Another dealer's comment reflected a cutting-edge understanding of the fundamentals of transparent marketing.  "I want to know [my customer's] families and share their experiences. And I want to have them share mine."  Not surprisingly this dealer was one of the few who admitted to (slight) growth in his business. 

Contrast this position with another dealer who sheepishly admitted "Our low-end rod is a piece of junk" and went on to describe how putting a high-end rod in the customer's hands after their experience with the poor performing budget piece made stepping up the sale easier.  "It's a little bit of bait and switch" was the phrase he used.  Well it's not really bait-and-switch according to the accepted definition of that advertising trick, but it's definitely a low spot in professional integrity.  It's important to note that this was not the accepted standard in the room.  No one else admitted to using such questionable sales techniques.  We bring this up not to embarrass the industry (nor the dealers, who we won't name) but to illustrate that one challenge faced by the fly fishing industry is a lack of professional sales and marketing skills.  We think AFFTA "gets" this and their understanding of the situation is perfectly illustrated in their recruitment of Zingerman's to provide the customer service and marketing classes described above.  Big kudos for that!

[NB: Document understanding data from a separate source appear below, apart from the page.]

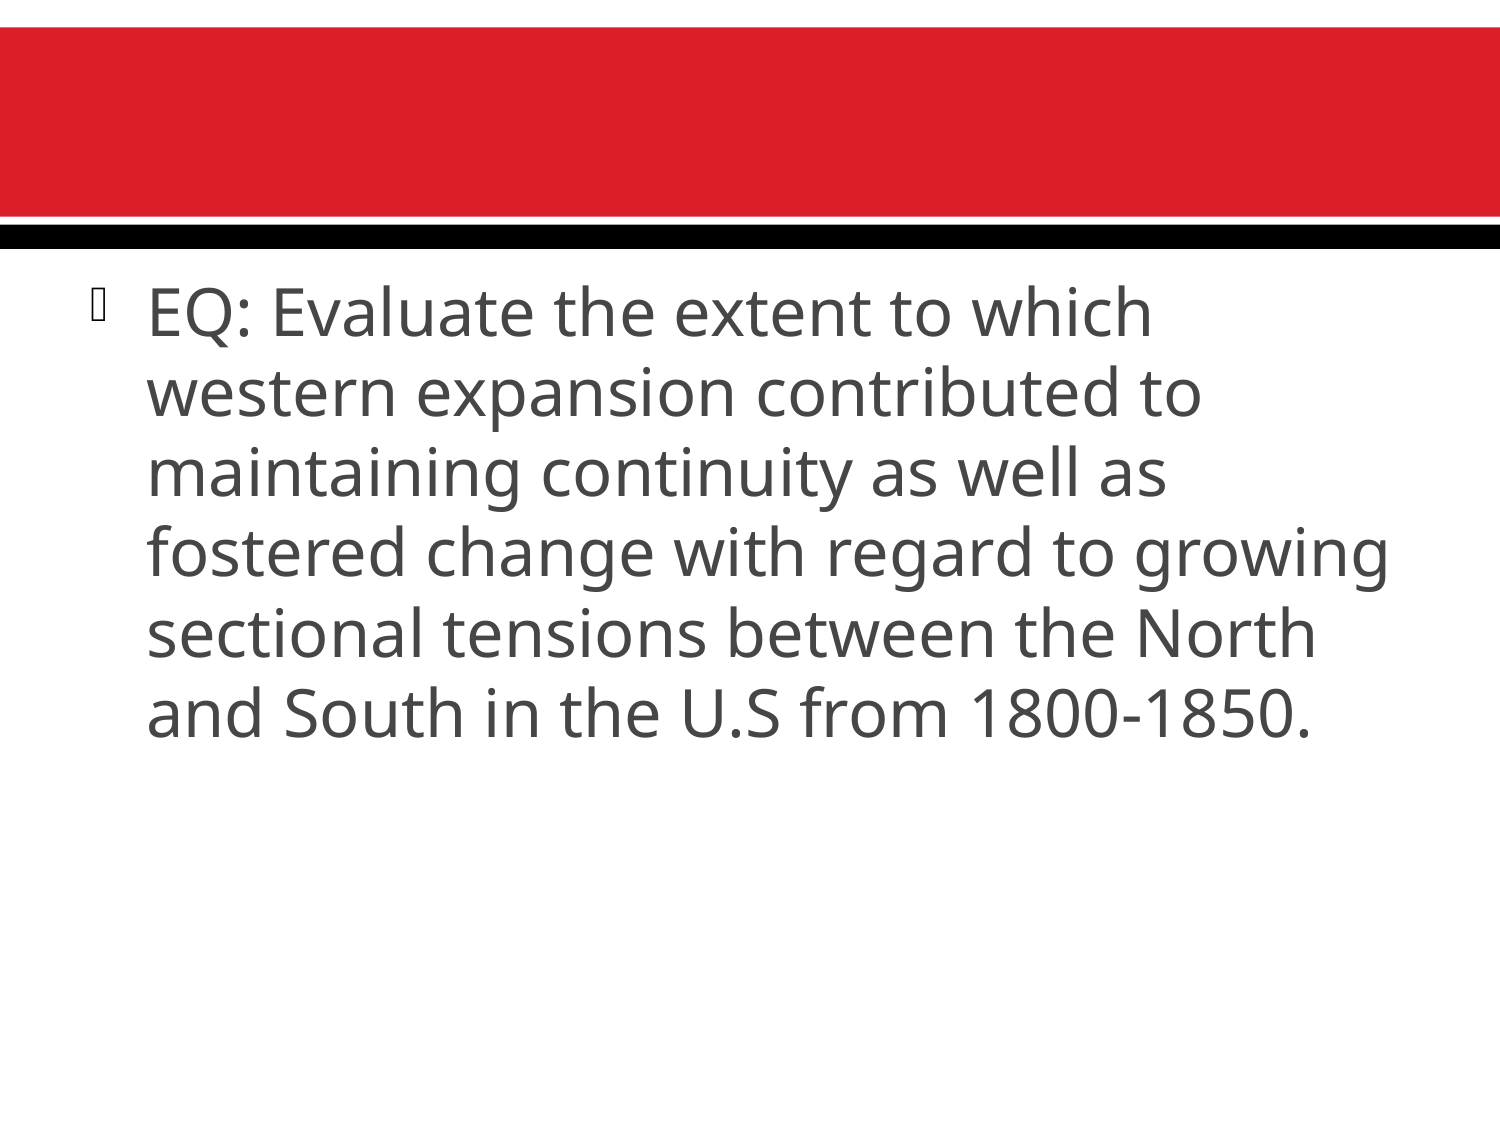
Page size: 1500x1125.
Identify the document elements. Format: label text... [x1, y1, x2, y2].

list EQ: Evaluate the extent to which western expansion contributed to maintaining continuity as well as fostered change with regard to growing sectional tensions between the North and South in the U.S from 1800-1850. [75, 262, 1425, 1005]
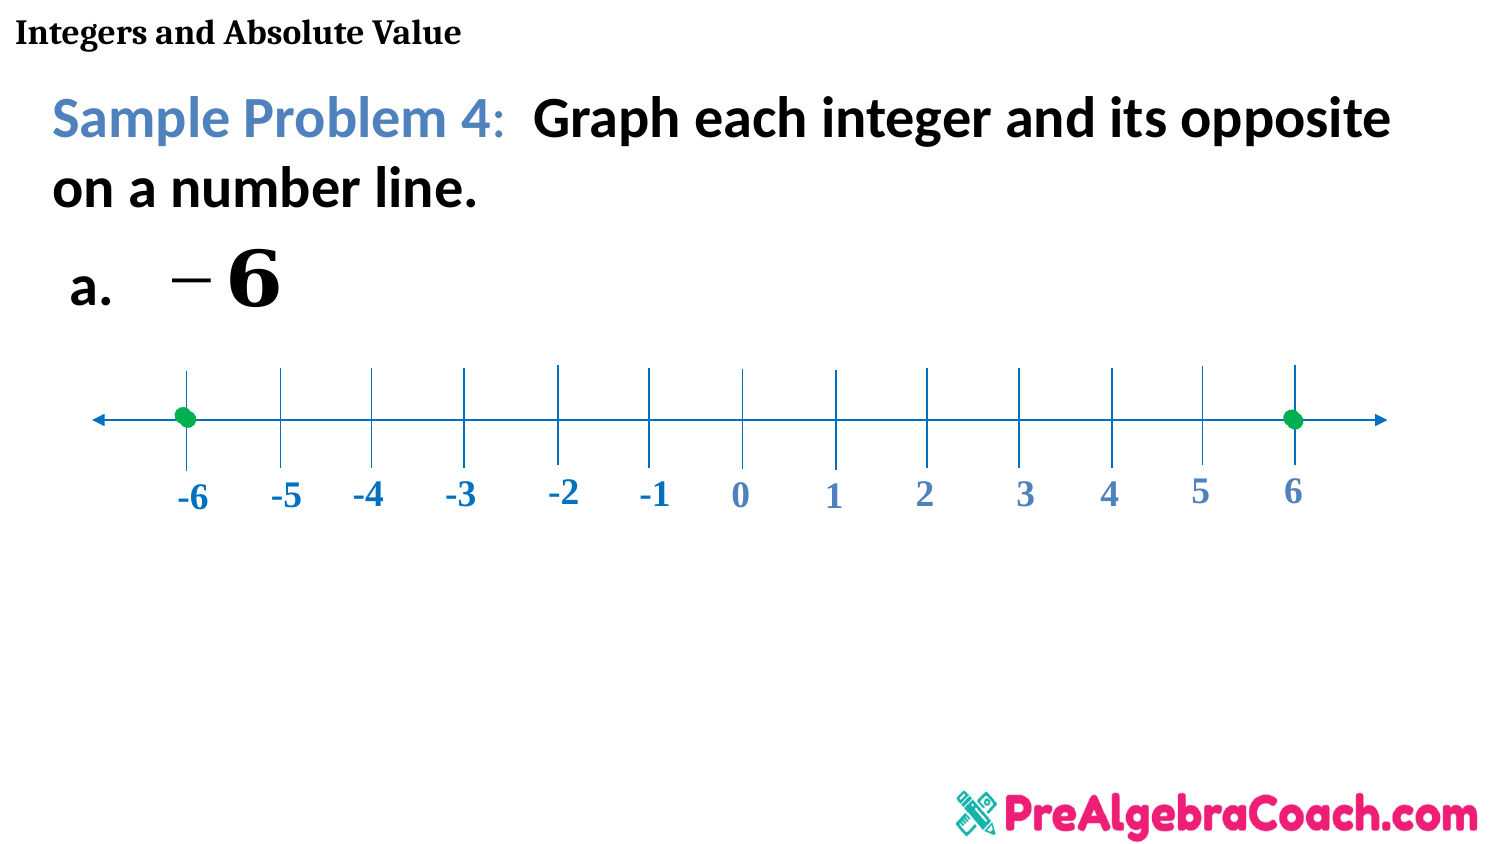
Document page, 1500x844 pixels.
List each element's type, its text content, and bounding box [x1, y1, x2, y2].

text_box Sample Problem 4: Graph each integer and its opposite on a number line. [37, 71, 1463, 227]
title Integers and Absolute Value [0, 0, 1350, 60]
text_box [91, 365, 1388, 573]
text_box a. [55, 239, 130, 325]
picture [937, 783, 1500, 844]
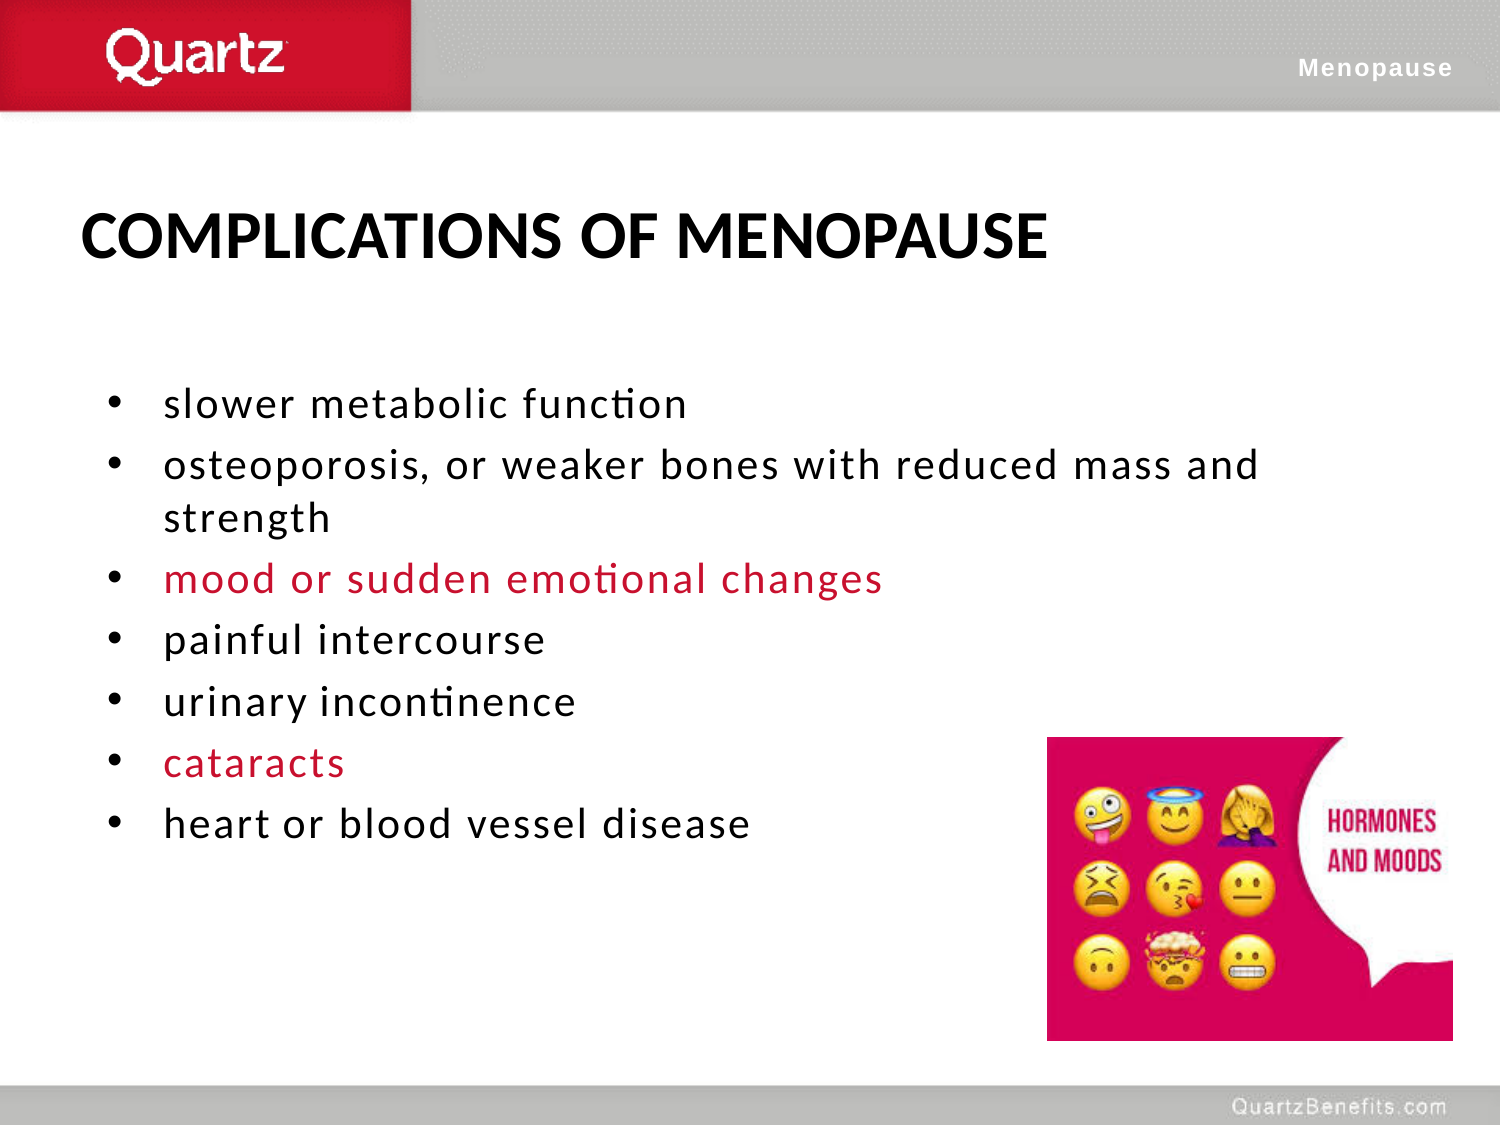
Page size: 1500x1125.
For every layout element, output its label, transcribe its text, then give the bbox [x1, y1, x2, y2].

picture [0, 0, 1500, 125]
text_box slower metabolic function osteoporosis, or weaker bones with reduced mass and strength mood or sudden emotional changes painful intercourse urinary incontinence cataracts heart or blood vessel disease [107, 374, 1300, 918]
picture [1047, 737, 1453, 1041]
picture [0, 1081, 1500, 1125]
list Menopause [1029, 51, 1453, 83]
text_box COMPLICATIONS OF MENOPAUSE [65, 162, 1342, 300]
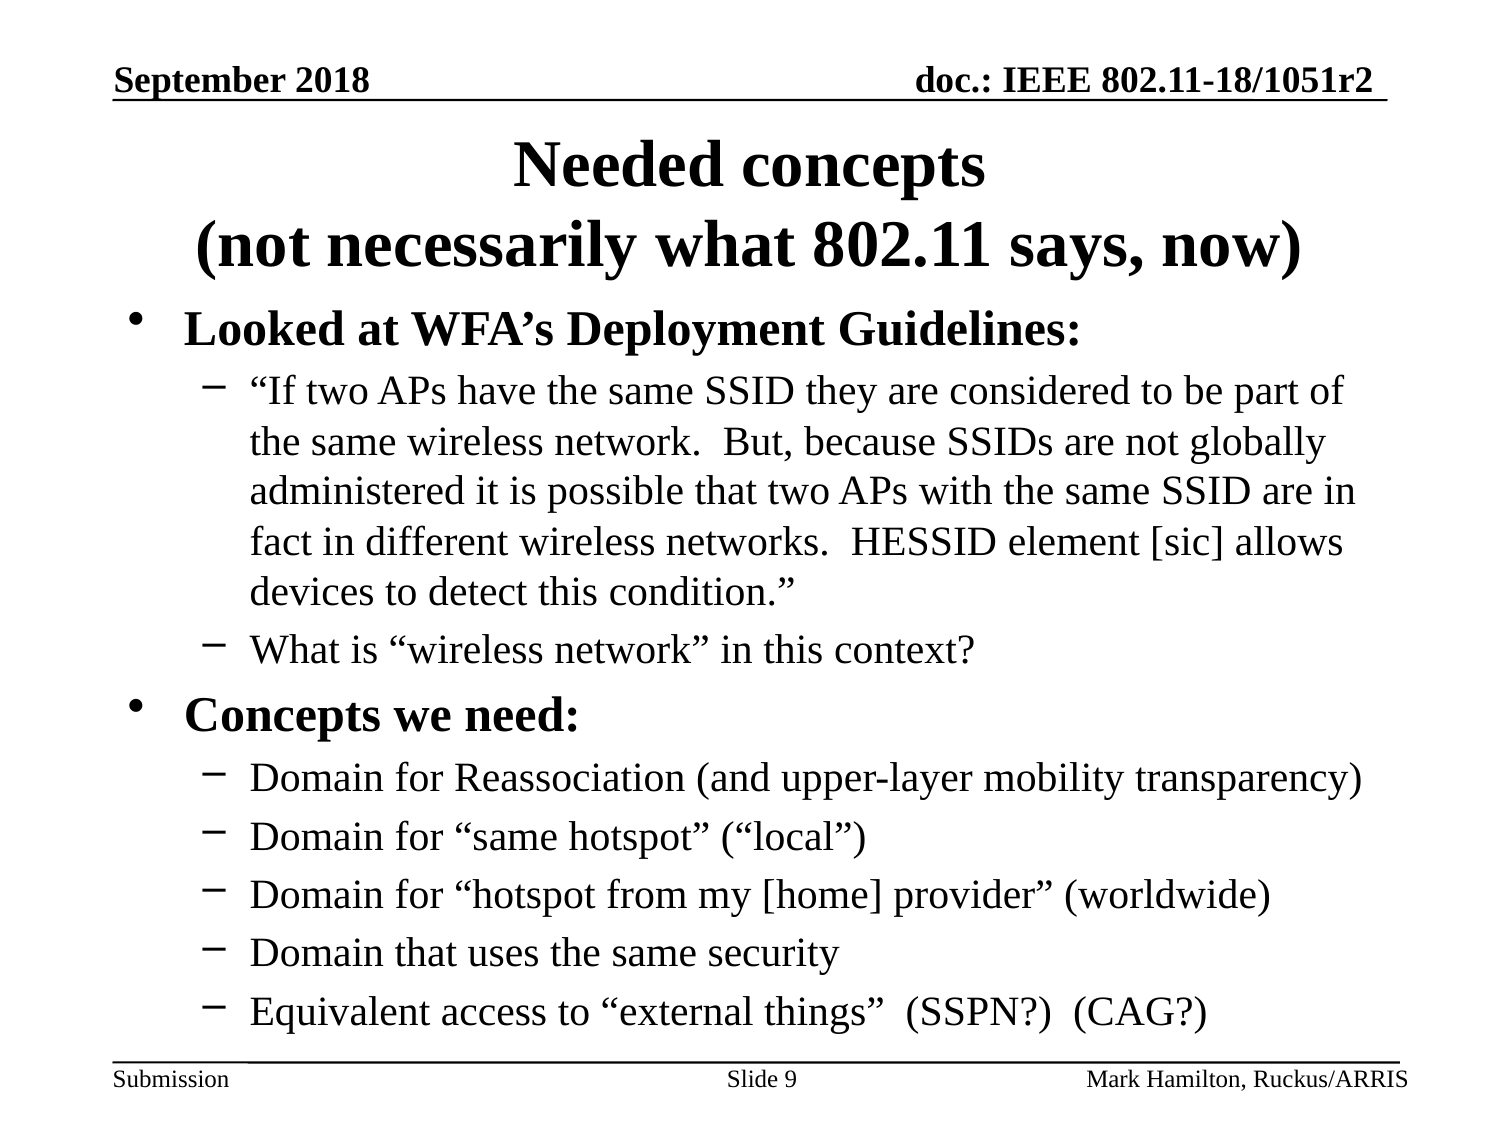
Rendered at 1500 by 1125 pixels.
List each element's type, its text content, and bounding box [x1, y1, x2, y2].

When asked if there were any other problems or issues in the industry, the response was a deafening silence.  We believe this is demonstrative of the fact that most independent retailers don't have enough of the big picture available to even know what questions to ask in such a forum.  Again this relates back to business, sales and marketing principles.  AFFTA's priorities could be defined in that moment of dead air.  Eventually discussion continued around such varied topics as inventory shrinkage and theft, point-of-sale (POS) computer programs for inventory control, and trend analysis.  A final bright note brought a smile to our faces.  One Rocky Mountain dealer stated; "There's a ton of warm water fishing around [my city] - it's just not recognized.  That's what has been in my mind is developing that."  Imagine a guy in trout country who wants to recruit bass aficionados... it boggles the mind and lifts the spirit!

Closing Thoughts...

The 2007 Fly Fishing Retailer trade show was a study in paradox.  While the show felt smaller, it also felt like it was far more polished and productive than the 2006 show.  Perhaps the most obvious shortfall at the show was the near complete invisibility of women in the sport.  There were some industry "players" there, of course.  But outside of the women who are running companies, female attendees were the exception.  When visiting one highly recognized industry manufacturer we were dismayed to find that they aren't even offering women's sizes or designs in technical clothing.  Their sizes started at a man's medium!  There is a "chicken and egg" effect at work here.  The manufacturer's don't see a market demand for women's gear, so they don't make it.  Then when women want to enter the sport they can't easily find waders, boots, outer wear and gear scaled to fit their needs so they walk away to a sport more inviting.  It's a classic Pygmalion conundrum.  An AFFTA committee dedicated to the principles of inclusion would be a wonderful engine for change and might even help increase the size of the overall market.  After all, women make up more than half of our population and constitute 25% of all licensed anglers!

There was a lot to be happy about at the 2007 FFR show.  There was a lot of good, pointed discussion.  But there was, in the end, little in the way of surprises.  What is the future of the sport?  How will it grow?  When will the growth start and what will be the precipitating event that kicks it off?  These are all questions that should be addressed at the 2008 Fly Fishing Retailer trade show.  We are looking forward to our next adventure in the Mile High City!